From Science Fiction to Aerospace Engineering

Peck’s love of creativity and outer space was born from childhood, growing up as the son of science fiction writer Richard Peck. “I was surrounded by my dad’s library of thousands of science fiction books,” he says. “I grew up reading them, and I took them seriously. I always wanted to be an aerospace engineer, but I didn’t know that’s what it was called. I originally got a degree in English because that’s what my dad had done, and I thought that was a way to be creative. But then I discovered engineering was where I could contribute to unsolved problems, where there was room for innovation and unfettered thinking.” Peck elaborated on some of his most innovative ideas in a talk he gave at TEDx SchechterWestchester in 2014.
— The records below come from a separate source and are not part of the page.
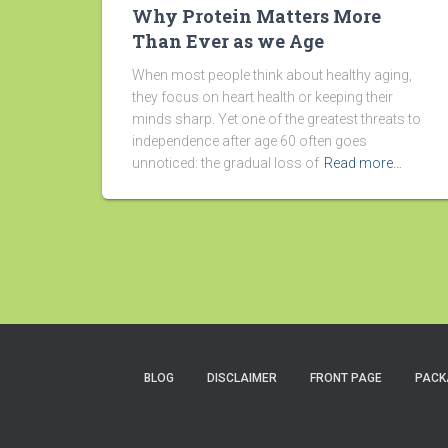
Why Protein Matters More
Than Ever as we Age
When most people think about healthy aging,
they focus on heart health or keeping their
minds sharp. Yet one of the greatest threats to
independence after age 60 often goes
unnoticed: the gradual loss of
Read more…
BLOG
DISCLAIMER
FRONT PAGE
PACK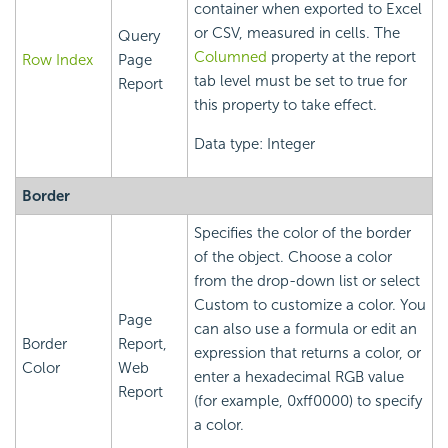
container when exported to Excel
or CSV, measured in cells. The
Query
Columned
property at the report
Row Index
Page
tab level must be set to true for
Report
this property to take effect.
Data type: Integer
Border
Specifies the color of the border
of the object. Choose a color
from the drop-down list or select
Custom to customize a color. You
Page
can also use a formula or edit an
Border
Report,
expression that returns a color, or
Color
Web
enter a hexadecimal RGB value
Report
(for example, 0xff0000) to specify
a color.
Unfettered thinking is helping Peck and his lab create a wide range of aerospace engineering firsts, including a revolutionary propulsion system that uses water for fuel. They have been working on the design since 2011, but when NASA issued the CubeQuest Challenge in 2014, asking engineers to design the first CubeSat to orbit the moon, Peck saw a chance to demonstrate his lab’s propulsion system in space. It uses an off-the-shelf toy electrolyzer to separate the oxygen from the hydrogen in the water and turns it into a gaseous mixture that is combustible. If Peck and his team’s design passes muster, their CubeSat will launch along with other contenders in 2017-18.

“We’re trying not to be sophisticated,” Peck says with satisfaction. “We’re going back to basics, and it’s down in the mud with the basics that there’s lots of room for innovation. People forget that innovation doesn’t always demand complexity. The very basic, fundamental ideas we have are game changing because they’re so simple, and yet no one saw them before.”